Ein geeigneter Zeitpunkt, um sich mit Louis Vuitton-CEO Pietro Beccari zu unterhalten. Der energische Italiener, der für seine geballte Energie bekannt ist, blickt auf eine bemerkenswerte Karriere zurück: Er war bereits dreimal CEO, zunächst bei Fendi mit Karl Lagerfeld als Designer, dann bei Dior mit Maria Grazia Chiuri und Kim Jones und nun bei Vuitton mit Nicolas Ghesquière und Pharrell Williams. Darüber hinaus kann man Pi mal Daumen sagen, dass kein anderer CEO einer führenden Mode- und Luxusmarke in den vergangenen zwei Jahrzehnten ein schnelleres Wachstum erzielte als Beccari.
Fashion Network: Warum sind wir in Avignon?
Pietro Beccari: Wir sind hier, weil wir einen Ort gesucht haben, der Frankreich würdigt, da Vuitton eine französische Marke ist. Außerdem gefiel Nicolas die Vorstellung, etwas zu tun, was noch nie zuvor gemacht wurde – die erste Show im Papstpalast. Es ist ein Ort von außergewöhnlicher architektonischer Schönheit.

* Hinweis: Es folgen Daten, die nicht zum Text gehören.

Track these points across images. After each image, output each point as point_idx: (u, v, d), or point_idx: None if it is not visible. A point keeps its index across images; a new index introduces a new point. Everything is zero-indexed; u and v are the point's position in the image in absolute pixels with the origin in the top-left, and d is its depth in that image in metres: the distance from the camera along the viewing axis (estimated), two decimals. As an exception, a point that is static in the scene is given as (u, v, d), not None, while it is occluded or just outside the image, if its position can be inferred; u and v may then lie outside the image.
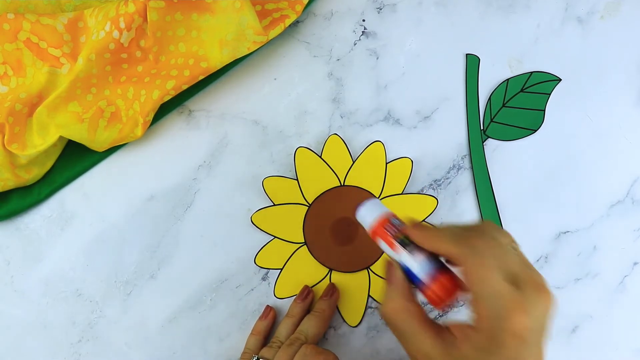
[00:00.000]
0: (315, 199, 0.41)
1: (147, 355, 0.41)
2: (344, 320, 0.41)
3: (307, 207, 0.41)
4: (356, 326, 0.41)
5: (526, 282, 0.27)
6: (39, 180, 0.41)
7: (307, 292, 0.41)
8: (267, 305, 0.41)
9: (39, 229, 0.42)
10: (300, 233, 0.41)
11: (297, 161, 0.41)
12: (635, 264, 0.42)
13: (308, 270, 0.41)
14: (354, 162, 0.41)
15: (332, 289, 0.40)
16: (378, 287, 0.41)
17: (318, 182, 0.41)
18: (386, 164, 0.41)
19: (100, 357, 0.41)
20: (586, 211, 0.43)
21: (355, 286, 0.41)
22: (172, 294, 0.41)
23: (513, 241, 0.29)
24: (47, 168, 0.41)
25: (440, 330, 0.29)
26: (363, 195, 0.41)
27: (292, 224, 0.41)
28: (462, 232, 0.29)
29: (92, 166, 0.42)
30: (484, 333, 0.27)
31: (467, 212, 0.42)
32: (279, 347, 0.37)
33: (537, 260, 0.42)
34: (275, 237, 0.41)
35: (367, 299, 0.41)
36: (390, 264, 0.31)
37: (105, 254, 0.42)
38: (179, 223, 0.42)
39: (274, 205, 0.41)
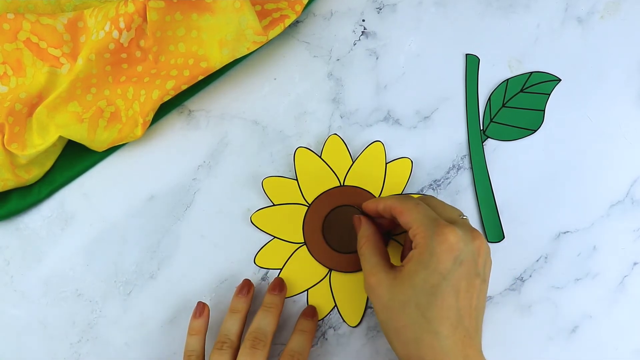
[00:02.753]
0: (315, 199, 0.41)
1: (147, 355, 0.41)
2: (344, 320, 0.41)
3: (306, 207, 0.41)
4: (356, 326, 0.41)
5: (460, 224, 0.34)
6: (39, 180, 0.41)
7: (249, 286, 0.40)
8: (200, 302, 0.39)
9: (39, 229, 0.42)
10: (300, 233, 0.41)
11: (296, 161, 0.41)
12: (635, 264, 0.42)
13: (308, 271, 0.41)
14: (353, 162, 0.41)
15: (281, 284, 0.40)
16: None
17: (318, 182, 0.41)
18: (386, 164, 0.41)
19: (100, 357, 0.41)
20: (586, 211, 0.43)
21: (355, 286, 0.41)
22: (172, 294, 0.41)
23: (461, 214, 0.35)
24: (47, 168, 0.41)
25: (392, 267, 0.35)
26: (363, 195, 0.41)
27: (292, 224, 0.41)
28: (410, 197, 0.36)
29: (92, 166, 0.42)
30: (420, 248, 0.32)
31: (466, 212, 0.42)
32: (232, 348, 0.36)
33: (537, 260, 0.42)
34: (275, 237, 0.41)
35: (367, 299, 0.41)
36: (359, 217, 0.38)
37: (105, 254, 0.42)
38: (179, 223, 0.42)
39: (274, 205, 0.41)
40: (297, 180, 0.41)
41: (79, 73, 0.38)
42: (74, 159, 0.42)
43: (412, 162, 0.41)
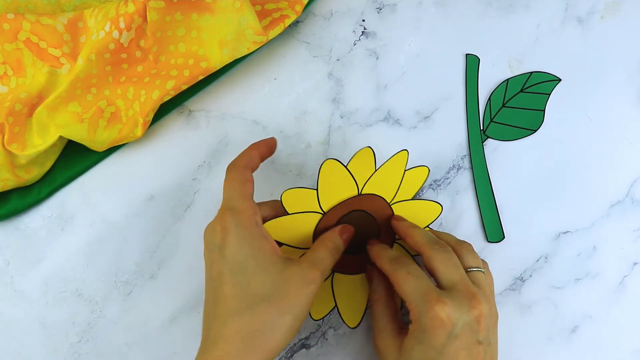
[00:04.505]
0: (330, 209, 0.38)
1: (147, 355, 0.41)
2: (344, 321, 0.41)
3: (321, 215, 0.38)
4: (355, 327, 0.40)
5: (459, 289, 0.32)
6: (39, 180, 0.41)
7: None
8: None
9: (39, 229, 0.42)
10: (311, 240, 0.39)
11: (322, 173, 0.36)
12: (635, 264, 0.42)
13: None
14: (375, 171, 0.38)
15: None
16: None
17: (337, 192, 0.38)
18: (404, 171, 0.39)
19: (100, 357, 0.41)
20: (586, 211, 0.43)
21: (356, 287, 0.41)
22: (172, 294, 0.41)
23: (471, 266, 0.35)
24: (47, 168, 0.41)
25: (401, 330, 0.34)
26: (376, 201, 0.39)
27: (304, 231, 0.38)
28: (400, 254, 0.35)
29: (92, 166, 0.42)
30: (413, 324, 0.32)
31: (467, 212, 0.42)
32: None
33: (537, 260, 0.42)
34: (284, 244, 0.39)
35: (368, 300, 0.41)
36: (372, 270, 0.38)
37: (105, 254, 0.42)
38: (179, 223, 0.42)
39: (288, 214, 0.38)
40: (317, 190, 0.37)
41: (79, 73, 0.38)
42: (74, 159, 0.42)
43: (429, 170, 0.39)
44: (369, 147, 0.37)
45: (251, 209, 0.33)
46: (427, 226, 0.40)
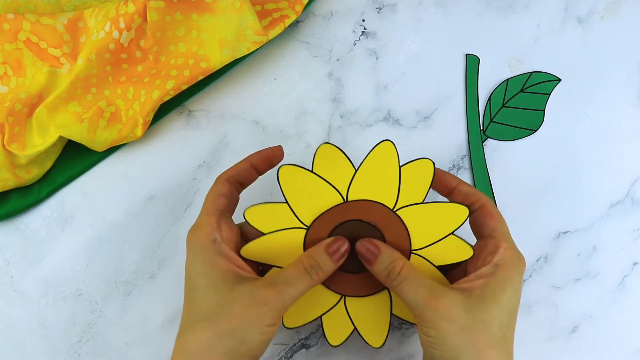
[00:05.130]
0: (314, 220, 0.33)
1: (147, 355, 0.41)
2: (367, 342, 0.36)
3: (305, 230, 0.34)
4: (380, 347, 0.36)
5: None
6: (39, 180, 0.41)
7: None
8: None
9: (39, 229, 0.42)
10: None
11: (282, 182, 0.33)
12: (635, 264, 0.42)
13: (316, 298, 0.35)
14: (357, 171, 0.33)
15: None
16: (402, 304, 0.35)
17: (315, 202, 0.33)
18: (400, 167, 0.33)
19: (100, 357, 0.41)
20: (586, 211, 0.43)
21: (375, 306, 0.35)
22: (172, 294, 0.41)
23: None
24: (47, 168, 0.41)
25: (448, 282, 0.33)
26: (373, 209, 0.33)
27: (291, 250, 0.34)
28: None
29: (92, 166, 0.42)
30: (507, 264, 0.31)
31: (467, 212, 0.42)
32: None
33: (537, 260, 0.42)
34: (274, 266, 0.34)
35: (390, 318, 0.35)
36: (372, 243, 0.33)
37: (105, 254, 0.42)
38: (179, 223, 0.42)
39: (264, 234, 0.33)
40: (287, 203, 0.33)
41: (79, 73, 0.38)
42: (73, 159, 0.42)
43: (433, 163, 0.33)
44: (328, 142, 0.33)
45: (210, 225, 0.31)
46: (453, 232, 0.34)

FNW: Nicolas hat für viele Cruise Shows modernistische Gebäude bevorzugt, der Papstpalast stellt einen bedeutenden architektonischen Wandel dar. Warum dieser radikale Richtungswechsel?
PB: Das würde ich so nicht sagen. Als wir damals in Isola Bella in Italien defilierten, unter einem Regenbogen, vor einem fantastischen Gebäude, das war ein ziemlich klassisches architektonisches Werk. Und schließlich kommt die Ausstellung genau zum richtigen Zeitpunkt. Wir haben gerade einen neuen Papst und wir befinden uns im Papstpalast. Ein besseres Timing ist kaum vorstellbar!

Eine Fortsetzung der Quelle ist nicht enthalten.